- _Work instructions_
For this exercise, transcribe all of the records exactly as given.

- _Dataset extract_
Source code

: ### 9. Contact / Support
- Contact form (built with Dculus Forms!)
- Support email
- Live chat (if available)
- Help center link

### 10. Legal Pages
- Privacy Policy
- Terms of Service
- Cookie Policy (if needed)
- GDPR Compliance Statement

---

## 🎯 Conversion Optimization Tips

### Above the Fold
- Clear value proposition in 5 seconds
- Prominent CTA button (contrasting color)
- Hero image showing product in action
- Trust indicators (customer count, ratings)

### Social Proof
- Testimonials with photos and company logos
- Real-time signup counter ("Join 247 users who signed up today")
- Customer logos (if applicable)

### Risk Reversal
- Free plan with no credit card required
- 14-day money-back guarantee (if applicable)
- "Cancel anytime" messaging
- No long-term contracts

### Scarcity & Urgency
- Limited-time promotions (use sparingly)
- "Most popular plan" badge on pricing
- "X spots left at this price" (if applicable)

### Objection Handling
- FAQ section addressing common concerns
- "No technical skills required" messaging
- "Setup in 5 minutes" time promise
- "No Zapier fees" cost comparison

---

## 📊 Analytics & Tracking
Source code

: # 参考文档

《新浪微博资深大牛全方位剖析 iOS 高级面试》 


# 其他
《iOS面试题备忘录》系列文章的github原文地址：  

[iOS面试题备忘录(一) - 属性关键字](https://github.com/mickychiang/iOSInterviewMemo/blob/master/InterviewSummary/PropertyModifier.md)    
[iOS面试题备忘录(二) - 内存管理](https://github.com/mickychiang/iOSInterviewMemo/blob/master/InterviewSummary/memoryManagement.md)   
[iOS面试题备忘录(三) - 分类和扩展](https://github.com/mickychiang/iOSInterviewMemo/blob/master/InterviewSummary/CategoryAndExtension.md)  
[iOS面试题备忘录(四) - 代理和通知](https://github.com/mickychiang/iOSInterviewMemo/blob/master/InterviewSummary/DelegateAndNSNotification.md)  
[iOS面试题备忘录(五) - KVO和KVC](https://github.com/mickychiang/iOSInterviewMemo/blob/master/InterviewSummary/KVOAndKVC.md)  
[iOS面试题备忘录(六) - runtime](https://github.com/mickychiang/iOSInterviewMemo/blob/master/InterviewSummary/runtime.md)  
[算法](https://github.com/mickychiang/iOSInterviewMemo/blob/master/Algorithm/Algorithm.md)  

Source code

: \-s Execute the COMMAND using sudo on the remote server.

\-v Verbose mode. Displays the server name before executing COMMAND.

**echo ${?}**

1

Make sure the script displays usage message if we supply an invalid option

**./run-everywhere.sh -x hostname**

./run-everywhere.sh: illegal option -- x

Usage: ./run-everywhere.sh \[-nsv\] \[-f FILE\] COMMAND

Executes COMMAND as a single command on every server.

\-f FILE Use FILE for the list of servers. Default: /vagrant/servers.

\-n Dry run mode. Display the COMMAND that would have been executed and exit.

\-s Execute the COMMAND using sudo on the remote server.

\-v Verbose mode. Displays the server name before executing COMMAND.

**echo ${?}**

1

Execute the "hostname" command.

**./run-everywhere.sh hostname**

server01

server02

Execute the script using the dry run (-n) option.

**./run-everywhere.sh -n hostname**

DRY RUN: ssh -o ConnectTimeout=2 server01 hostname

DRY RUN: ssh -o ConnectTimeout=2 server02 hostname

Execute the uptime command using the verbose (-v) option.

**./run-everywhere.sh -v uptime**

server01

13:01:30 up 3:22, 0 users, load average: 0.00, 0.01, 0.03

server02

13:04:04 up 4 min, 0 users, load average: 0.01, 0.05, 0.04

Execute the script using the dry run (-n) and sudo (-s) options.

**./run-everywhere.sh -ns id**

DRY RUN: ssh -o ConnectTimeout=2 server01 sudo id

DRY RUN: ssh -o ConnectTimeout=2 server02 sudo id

- _Your solution_
Source code

: ### 9. Contact / Support
- Contact form (built with Dculus Forms!)
- Support email
- Live chat (if available)
- Help center link

### 10. Legal Pages
- Privacy Policy
- Terms of Service
- Cookie Policy (if needed)
- GDPR Compliance Statement

---

## 🎯 Conversion Optimization Tips

### Above the Fold
- Clear value proposition in 5 seconds
- Prominent CTA button (contrasting color)
- Hero image showing product in action
- Trust indicators (customer count, ratings)

### Social Proof
- Testimonials with photos and company logos
- Real-time signup counter ("Join 247 users who signed up today")
- Customer logos (if applicable)

### Risk Reversal
- Free plan with no credit card required
- 14-day money-back guarantee (if applicable)
- "Cancel anytime" messaging
- No long-term contracts

### Scarcity & Urgency
- Limited-time promotions (use sparingly)
- "Most popular plan" badge on pricing
- "X spots left at this price" (if applicable)

### Objection Handling
- FAQ section addressing common concerns
- "No technical skills required" messaging
- "Setup in 5 minutes" time promise
- "No Zapier fees" cost comparison

---

## 📊 Analytics & Tracking
Source code

: # 参考文档

《新浪微博资深大牛全方位剖析 iOS 高级面试》 


# 其他
《iOS面试题备忘录》系列文章的github原文地址：  

[iOS面试题备忘录(一) - 属性关键字](https://github.com/mickychiang/iOSInterviewMemo/blob/master/InterviewSummary/PropertyModifier.md)    
[iOS面试题备忘录(二) - 内存管理](https://github.com/mickychiang/iOSInterviewMemo/blob/master/InterviewSummary/memoryManagement.md)   
[iOS面试题备忘录(三) - 分类和扩展](https://github.com/mickychiang/iOSInterviewMemo/blob/master/InterviewSummary/CategoryAndExtension.md)  
[iOS面试题备忘录(四) - 代理和通知](https://github.com/mickychiang/iOSInterviewMemo/blob/master/InterviewSummary/DelegateAndNSNotification.md)  
[iOS面试题备忘录(五) - KVO和KVC](https://github.com/mickychiang/iOSInterviewMemo/blob/master/InterviewSummary/KVOAndKVC.md)  
[iOS面试题备忘录(六) - runtime](https://github.com/mickychiang/iOSInterviewMemo/blob/master/InterviewSummary/runtime.md)  
[算法](https://github.com/mickychiang/iOSInterviewMemo/blob/master/Algorithm/Algorithm.md)  

Source code

: \-s Execute the COMMAND using sudo on the remote server.

\-v Verbose mode. Displays the server name before executing COMMAND.

**echo ${?}**

1

Make sure the script displays usage message if we supply an invalid option

**./run-everywhere.sh -x hostname**

./run-everywhere.sh: illegal option -- x

Usage: ./run-everywhere.sh \[-nsv\] \[-f FILE\] COMMAND

Executes COMMAND as a single command on every server.

\-f FILE Use FILE for the list of servers. Default: /vagrant/servers.

\-n Dry run mode. Display the COMMAND that would have been executed and exit.

\-s Execute the COMMAND using sudo on the remote server.

\-v Verbose mode. Displays the server name before executing COMMAND.

**echo ${?}**

1

Execute the "hostname" command.

**./run-everywhere.sh hostname**

server01

server02

Execute the script using the dry run (-n) option.

**./run-everywhere.sh -n hostname**

DRY RUN: ssh -o ConnectTimeout=2 server01 hostname

DRY RUN: ssh -o ConnectTimeout=2 server02 hostname

Execute the uptime command using the verbose (-v) option.

**./run-everywhere.sh -v uptime**

server01

13:01:30 up 3:22, 0 users, load average: 0.00, 0.01, 0.03

server02

13:04:04 up 4 min, 0 users, load average: 0.01, 0.05, 0.04

Execute the script using the dry run (-n) and sudo (-s) options.

**./run-everywhere.sh -ns id**

DRY RUN: ssh -o ConnectTimeout=2 server01 sudo id

DRY RUN: ssh -o ConnectTimeout=2 server02 sudo id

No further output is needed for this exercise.